_PROMPT_
Can you print the stretch of the listing from the line containing "Which range on" through the line containing "What is the greatest value displayed?", both included, reproducing those lines unchanged and leaving out the pictures?

_DATA TO PROCESS_

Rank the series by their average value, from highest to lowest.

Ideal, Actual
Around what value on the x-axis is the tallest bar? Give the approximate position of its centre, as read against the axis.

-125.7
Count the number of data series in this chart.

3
...
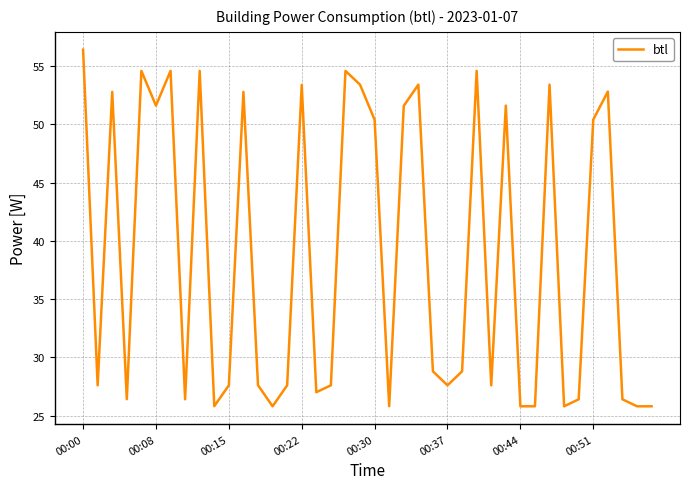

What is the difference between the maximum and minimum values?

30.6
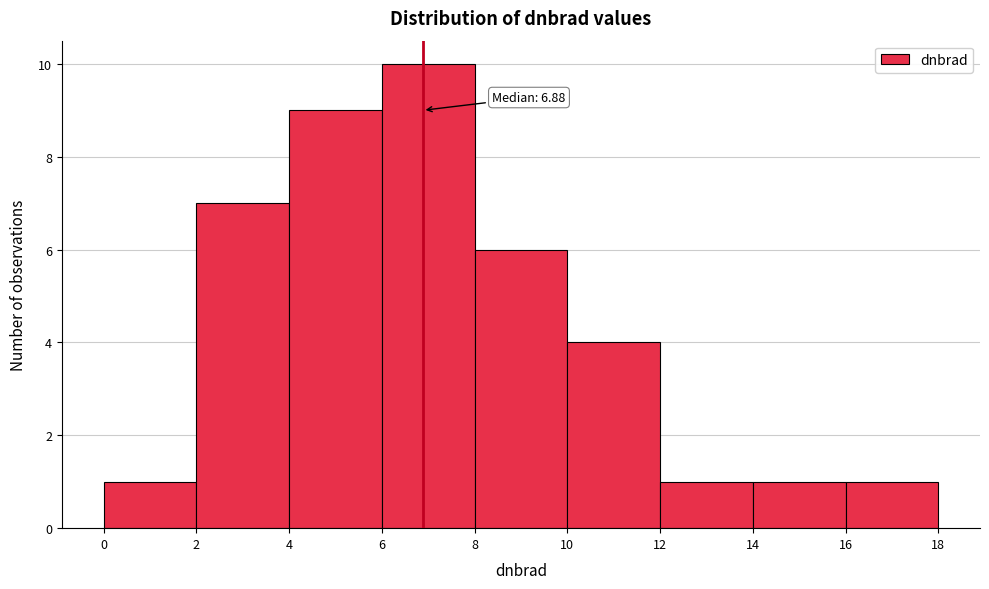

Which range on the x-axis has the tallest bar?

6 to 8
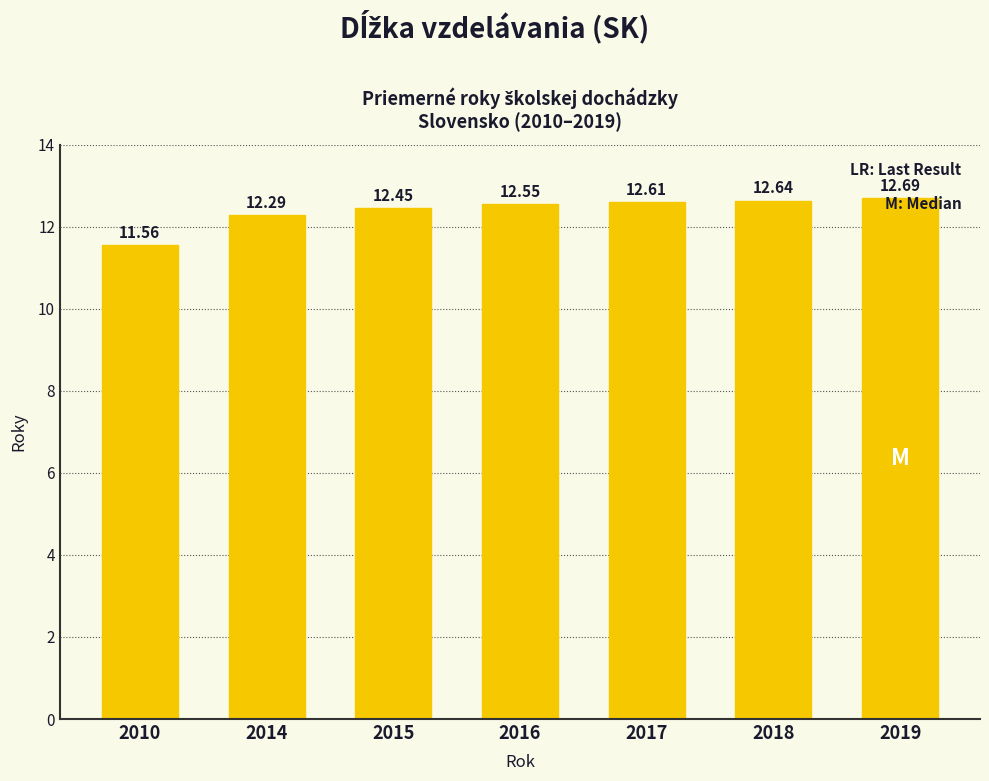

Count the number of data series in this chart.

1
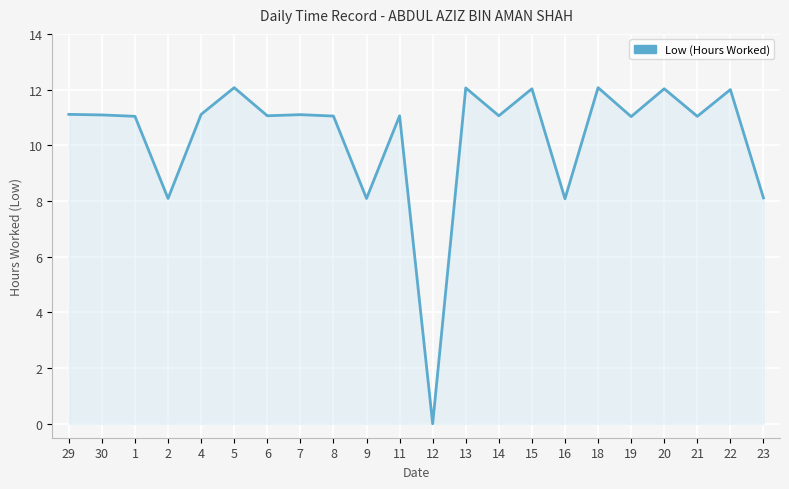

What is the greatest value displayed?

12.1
--
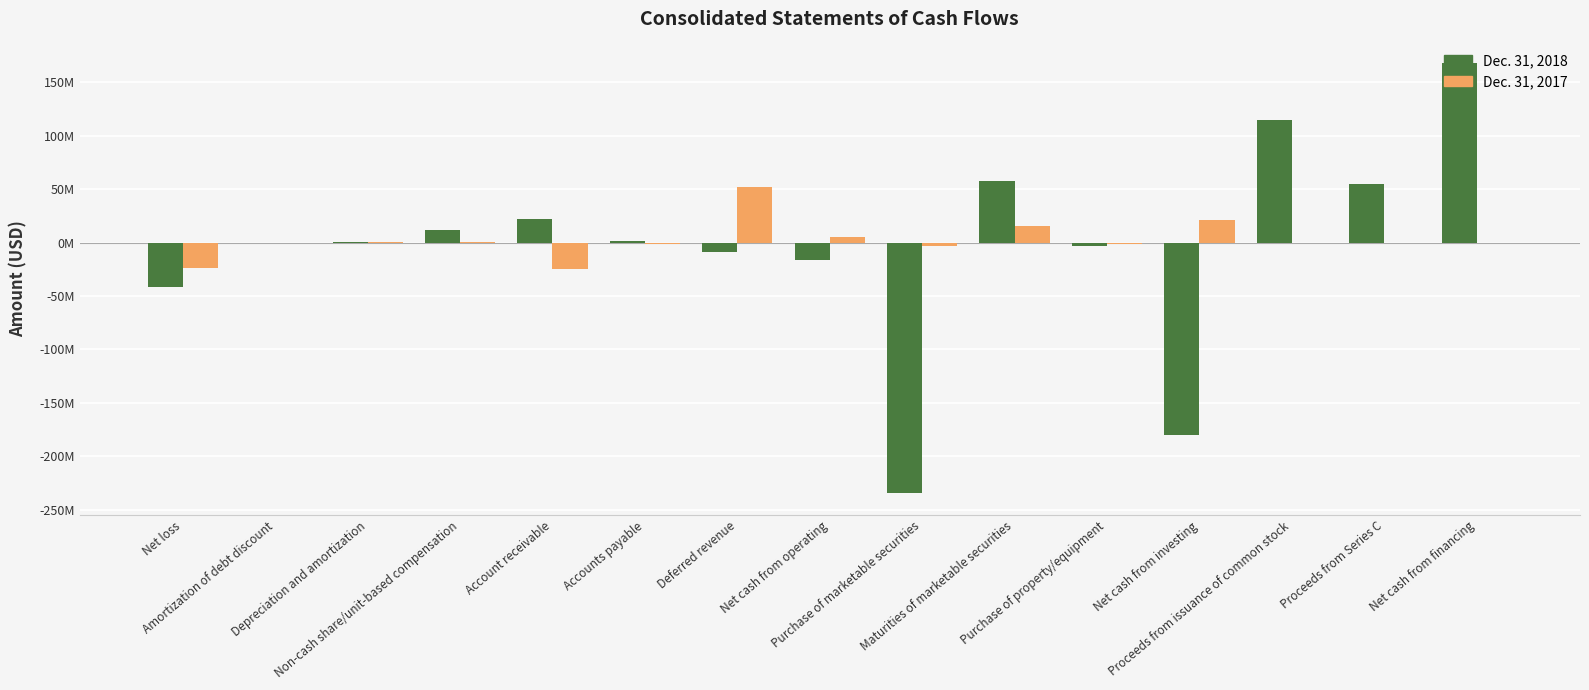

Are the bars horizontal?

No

_TASK OUTPUT_
Which range on the x-axis has the tallest bar?

6 to 8

Count the number of data series in this chart.

1

What is the greatest value displayed?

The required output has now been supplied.